What was very quickly becoming clear to me, as she spoke, was that I was privileged to be in the presence of someone far advanced in the ways of God. Otherwise I would never have dared say what I actually did. ‘Maureen, do you know what Saint Ignatius of Loyola says about bad health?’ ‘No’ she answered. ‘He said that we should see it as no less a gift from the hand of God than health.’ ‘What! Nobody ever told me that before.’ Off her own bat, she began exploring the implications of this challenging concept.
As a past pupil of a Loreto school, where the influence of Ignatius is integrated into the curriculum, some of his key ideas would have been in the air she breathed. Her subsequent experience as wife and mother led her to a good working knowledge of the holy man’s overall take on life and death. Ignatius did not think sickness a good thing in itself but from his meditations on Scripture, he realised that the God who abhors sin, sickness and death, (they were never part of the original divine plan for humanity) now draws goodness out of them. By giving sorrowful contrition to the sinful, patient endurance to the sick and faithful courage to the dying, He changes what are dead-ends into gateways to eternal life.
Maureen then went on to talk about her own father who had died of cancer. ‘Before the cancer there were things about him that I did not like. But before he died there was nothing about him that I did not love’. She saw how he had been purified in the process. The implication was that the same could happen to her and she was ready for it. In the context of a whole life, the important thing about any suffering is not how painful it is but how purifying it can be.
We talked about many other things that day including her deepest desires. Not surprisingly, a top priority was that all would be well for her husband and children after she had gone. One thing that did not feature was a miraculous cure for her illness. As we talked, I felt inspired to quote a line from the Psalms, one that surely presents a challenge to anyone in such straits as she was. ‘If you find your delight in the Lord, he will grant your heart’s desires’ Psalm 36(37):4. This consoling promise of the Lord touched a chord within her. She responded positively to the suggestion that God is prepared to teach us how to ‘take our delight’ in him if we keep asking for this grace. This seems to have happened, as eternity became more and more the focus of her thoughts over the seven months before she died.
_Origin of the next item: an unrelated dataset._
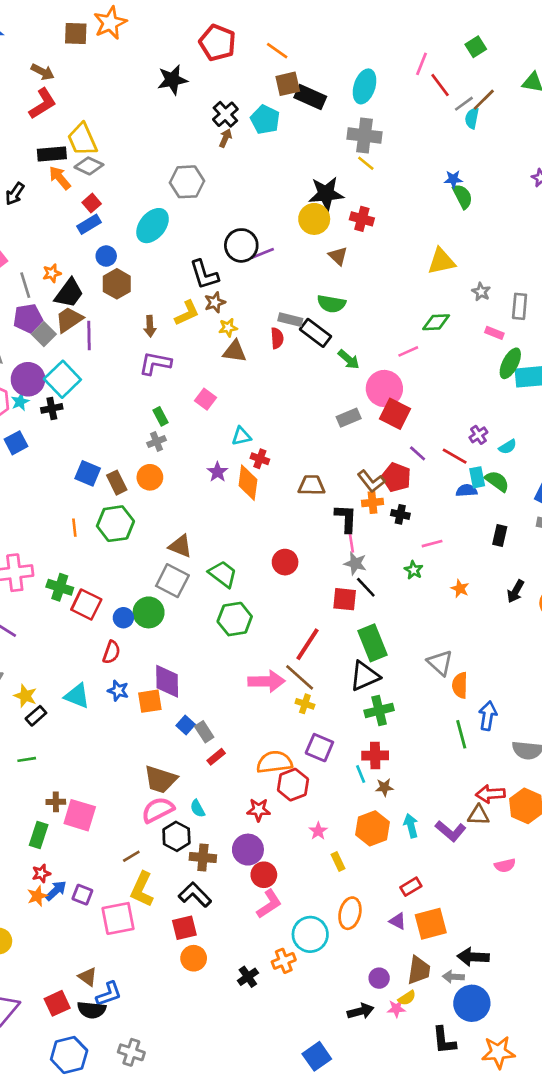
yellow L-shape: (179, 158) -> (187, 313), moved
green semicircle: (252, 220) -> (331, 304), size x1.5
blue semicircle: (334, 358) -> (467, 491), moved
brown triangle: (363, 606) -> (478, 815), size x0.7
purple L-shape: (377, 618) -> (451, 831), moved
On the day of her funeral, her husband, now deceased himself, told me that he was aware that something profound was happening. During her last days it was she who was supporting him. Her natural solicitude for her family led to neither disquiet nor agitation. In prayerfully trying to ‘find her delight in God’, she was confident that her family would be safe in more capable hands than her own.
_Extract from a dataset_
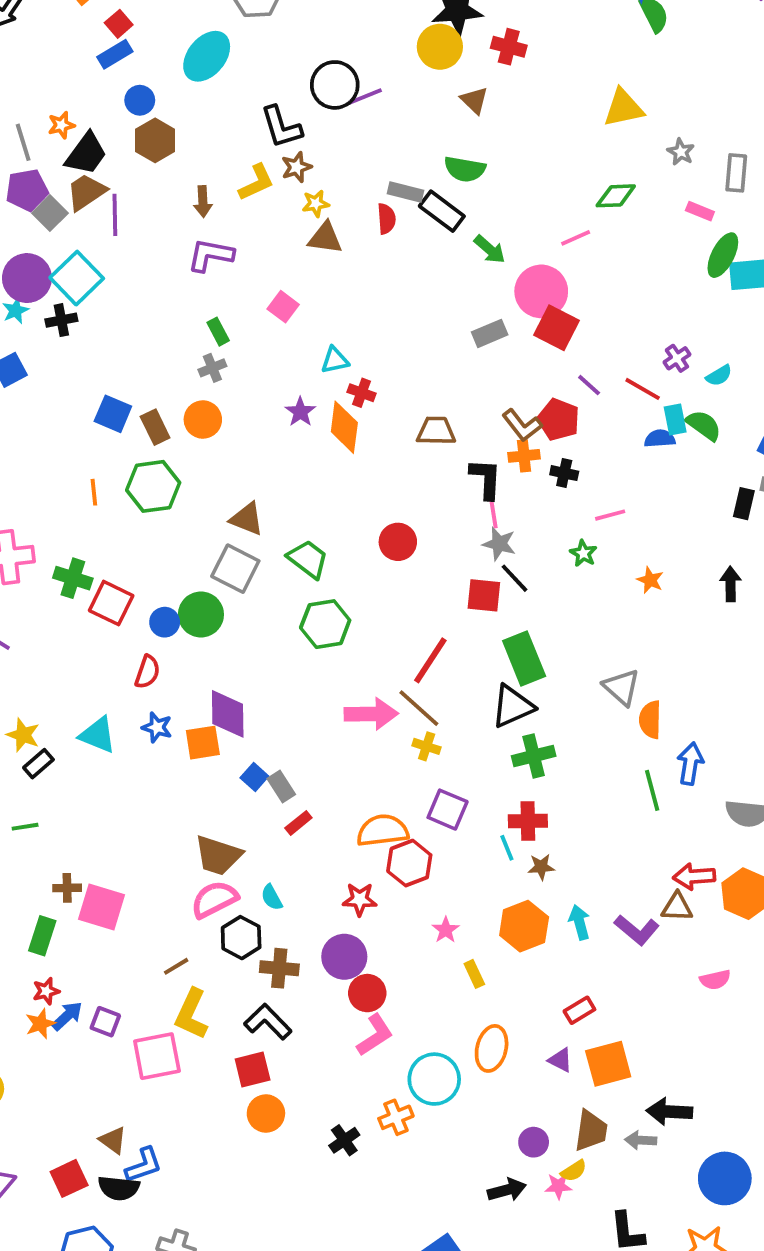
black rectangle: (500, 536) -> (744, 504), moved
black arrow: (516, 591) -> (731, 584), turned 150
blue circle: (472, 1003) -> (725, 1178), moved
Shortly before she died, I asked her if she had any regrets. ‘That I didn’t follow my instincts more during my life. I often allowed people to dissuade me from doing what I thought I should do.’
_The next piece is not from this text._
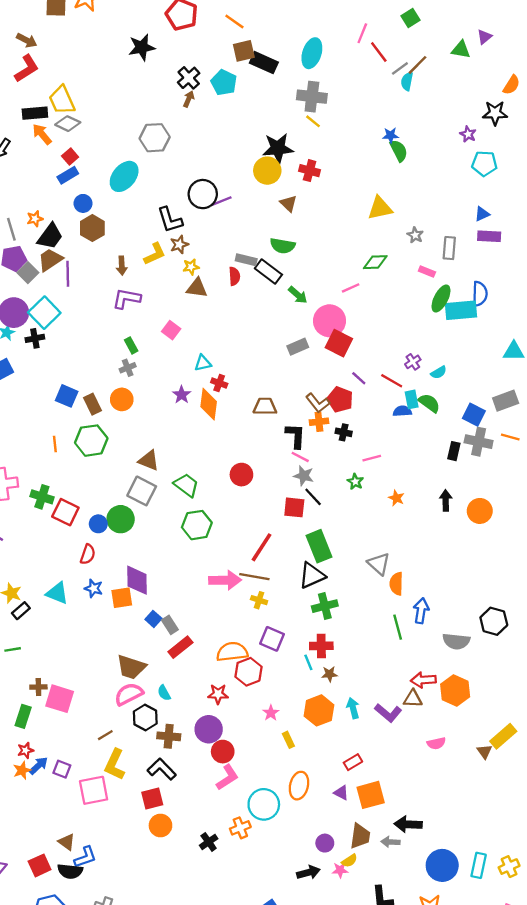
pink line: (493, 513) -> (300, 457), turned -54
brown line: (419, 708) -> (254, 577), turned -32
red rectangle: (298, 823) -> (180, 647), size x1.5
In the light of our conversations I couldn’t have agreed more. Maureen was one of those people whose heart had been purified so early on in her life that her instincts or hunches coincided closely with the promptings of the Holy Spirit. She should have had no hesitations about following them. Her other regret was at not having had a spiritual director to encourage her to act on these inspirations.
However, I think that in her case she had a more than adequate spiritual director in the Holy Spirit Himself.
It was only when I had penned these words that I realised that my own mother’s remains were lowered into the grave on the exact 30th anniversary of Maureen’s death. May they both rest in peace.